Others dismissed this suggestion. “I’m not sure the post-Brexit legislation is the issue”, said one government official. “Sanctions are difficult and they are always harder than people realise.
“But there’s also a question of whether they started work on this as soon as they should have? Should they have looked at the most sensitive political cases and started work on this earlier?”
Joshua Ray, a partner at Rahman Ravelli who works with international financial institutions on UK and US sanctions compliance, said it was “very hard” even under UK law for sanctioned individuals to successfully challenge the government.
“The government has a great degree of leeway . . . There’s not a massive amount of proof that the government has to have at the outset,” he said, noting that officials could rely on third-party sources.
He added: “I think really what’s driving the UK’s slowness to react is just the amount of Russian money that is in London, and the amount of interconnectedness between the UK and Russian economies. They’re very reluctant to disrupt that from an economic perspective.”
A senior UK Treasury insider who helped construct the EU sanctions that followed the 2014 annexation of Crimea, said the UK government was finding it harder to manage the latest sanctions against Moscow now that it was outside the bloc.
“Building legally watertight sanctions against individuals in Russia is a hugely complicated business, and doing it alone is just harder, and it takes longer,” the insider added.
Foreign Office officials said staff were being drafted in to work in the department’s sanctions unit with no previous experience of the legislation.
Under the sanctions and anti-money laundering act of 2018, the government must provide evidence of “reasonable grounds” to sanction an individual. Officials say this makes imposing measures more legally onerous and time consuming.

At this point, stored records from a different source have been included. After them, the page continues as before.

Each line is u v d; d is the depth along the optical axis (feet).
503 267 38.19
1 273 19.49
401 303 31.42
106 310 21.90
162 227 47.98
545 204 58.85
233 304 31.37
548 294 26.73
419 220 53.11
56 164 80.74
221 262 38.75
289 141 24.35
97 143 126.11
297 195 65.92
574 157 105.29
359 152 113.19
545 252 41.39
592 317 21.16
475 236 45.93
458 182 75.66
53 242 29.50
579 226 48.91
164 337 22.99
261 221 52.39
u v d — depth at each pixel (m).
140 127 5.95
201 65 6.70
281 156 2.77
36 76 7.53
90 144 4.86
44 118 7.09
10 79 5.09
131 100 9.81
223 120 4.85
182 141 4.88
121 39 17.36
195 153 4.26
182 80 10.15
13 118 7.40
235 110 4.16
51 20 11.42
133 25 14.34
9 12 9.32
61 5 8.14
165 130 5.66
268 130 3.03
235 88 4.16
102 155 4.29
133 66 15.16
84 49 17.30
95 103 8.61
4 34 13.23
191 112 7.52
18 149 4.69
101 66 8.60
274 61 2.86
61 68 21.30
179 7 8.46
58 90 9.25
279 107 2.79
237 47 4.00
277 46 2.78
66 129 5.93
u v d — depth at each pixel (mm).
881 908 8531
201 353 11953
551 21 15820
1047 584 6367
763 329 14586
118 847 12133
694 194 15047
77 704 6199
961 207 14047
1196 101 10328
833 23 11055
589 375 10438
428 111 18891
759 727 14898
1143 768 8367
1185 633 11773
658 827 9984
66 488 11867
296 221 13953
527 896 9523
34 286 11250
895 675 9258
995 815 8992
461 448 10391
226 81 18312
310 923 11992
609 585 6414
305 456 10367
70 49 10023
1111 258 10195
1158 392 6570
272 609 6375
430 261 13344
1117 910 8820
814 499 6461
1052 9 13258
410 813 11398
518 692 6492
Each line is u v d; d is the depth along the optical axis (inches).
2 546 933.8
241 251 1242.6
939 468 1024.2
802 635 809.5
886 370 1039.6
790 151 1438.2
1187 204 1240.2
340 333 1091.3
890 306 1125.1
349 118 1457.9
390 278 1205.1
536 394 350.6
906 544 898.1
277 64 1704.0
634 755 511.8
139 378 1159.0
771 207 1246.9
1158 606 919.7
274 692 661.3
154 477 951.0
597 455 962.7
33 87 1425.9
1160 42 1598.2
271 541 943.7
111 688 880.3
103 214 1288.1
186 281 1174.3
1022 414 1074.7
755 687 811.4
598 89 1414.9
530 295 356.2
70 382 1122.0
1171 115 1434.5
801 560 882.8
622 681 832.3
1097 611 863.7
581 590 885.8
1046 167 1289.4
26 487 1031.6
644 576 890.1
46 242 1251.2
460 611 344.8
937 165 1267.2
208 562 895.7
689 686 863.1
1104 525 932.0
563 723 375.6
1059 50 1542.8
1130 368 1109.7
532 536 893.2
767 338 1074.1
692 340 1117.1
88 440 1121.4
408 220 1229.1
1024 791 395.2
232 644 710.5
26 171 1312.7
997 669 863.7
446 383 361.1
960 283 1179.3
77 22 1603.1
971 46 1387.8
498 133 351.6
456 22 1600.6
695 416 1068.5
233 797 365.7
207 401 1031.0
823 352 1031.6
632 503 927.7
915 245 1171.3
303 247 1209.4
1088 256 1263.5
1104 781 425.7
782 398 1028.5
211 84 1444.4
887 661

“It is considerably easier and faster to start, and potentially win, a judicial review in the High Court against a UK sanctions decision than it is to successfully prosecute a direct action in the General Court of the CJEU [Court of Justice of the European Union] in Luxembourg,” said Philip Moser QC.
“There is therefore a big difference between being the UK government trying to sanction people in a way that will stick and being the EU Commission which can sanction on a slimmer factual basis relatively insulated from effective challenge.”